The unique optical properties of quantum dots (QDs) make them appealing as novel probes in a variety of biological studies. Water soluble QDs are preferred to hydrophobic QDs in these fields. It is important to synthesize QDs directly in aqueous solution and to enlarge their applications on bioanalytical science. In this thesis, we synthesized QDs in aqueous solution using thioglycolic acid (TGA) as the stabilizer. And the QDs were further used in biological investigations and their biocompatibility were investigated. In brief, this thesis includes the following parts:1. Water-soluble QDs were used to detect antigen CA242 in gastric cancer cells. CdTe QDs with excellent optical spectra were synthesized in aqueous solution, and then successfully modified with sheep anti-mouse antibody and PEG. This kind of fluorescence probe based on the functionalized QDs had been used to detect CA242 in gastric cancer cells and compared with organic dye-based conventional fluoroimmunoassay. The experiment results demonstrated that the QDs-based fluorescence probes can effectively recognize gastric cancer cells and exhibited good sensitivity and exceptional photostability, which would provide a new method in CA242 detection and offer a novel way for the diagnosis and curative effect observation of gastric cancer.2. Based on the FRET between functionalized QDs and Au nanoparticles, a novel method was developed to detect human IgG. The decrease of fluorescence intensity caused by FRET between goat anti-human IgG modified Au nanoparticles and human IgG functionalized QDs was observed. However, when human IgG bound with goat anti-human IgG modified Au nanoparticles, FRET between human IgG functionalized QDs and goat anti-human IgG modified Au nanoparticles was prevented. As the result, the fluorescence intensity of QDs increased subsequently.

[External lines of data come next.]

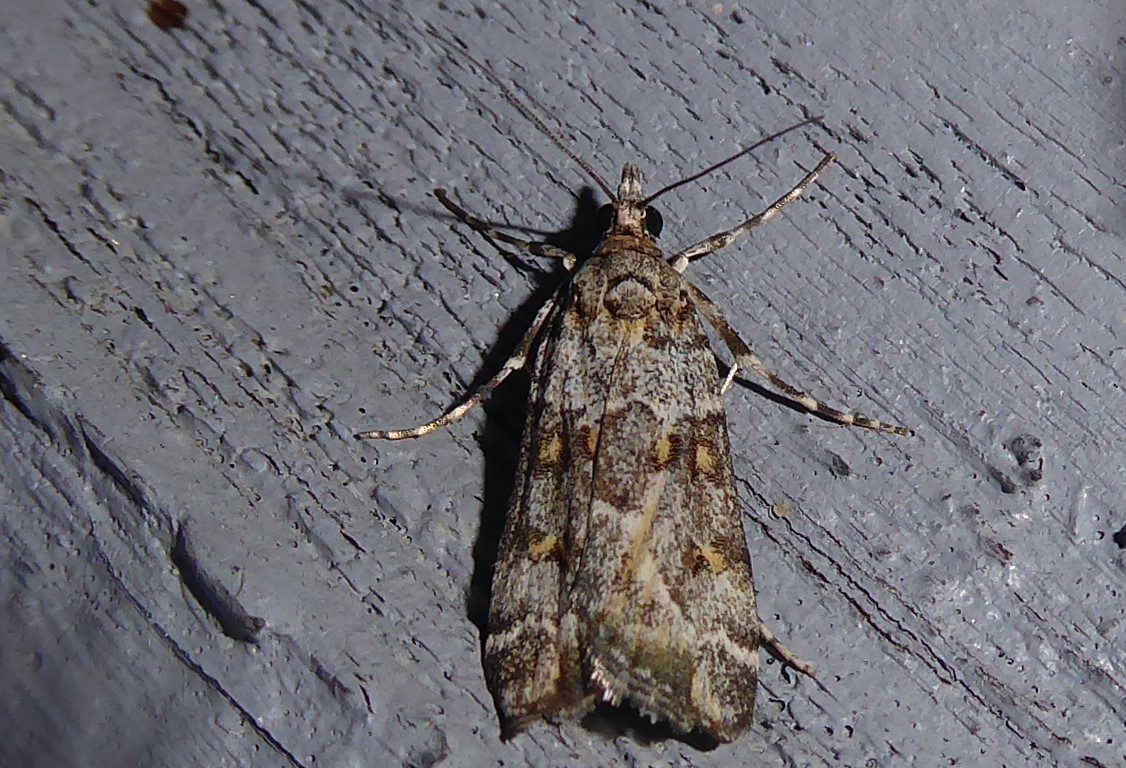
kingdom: Animalia
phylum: Arthropoda
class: Insecta
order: Lepidoptera
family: Crambidae
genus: Eudonia
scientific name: Eudonia diphtheralis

Based on the quantitative relationship between fluorescence intensity of QDs and the concentration of human IgG, a new method was developed to detect human IgG easily, rapidly and quantitatively. The same principle could be further used to detect other biomolecules.3. The toxicity of CdTe QDs to Hela cells was investigated by MTT analysis and flow cytometry technology. The results were validated using Hoechst 33258 dye-based analysis. All results indicated that CeTe QDs were biocompatible with Hela cells in appropriate concentration rang, which provided useful evidence for further biological applications of QDs.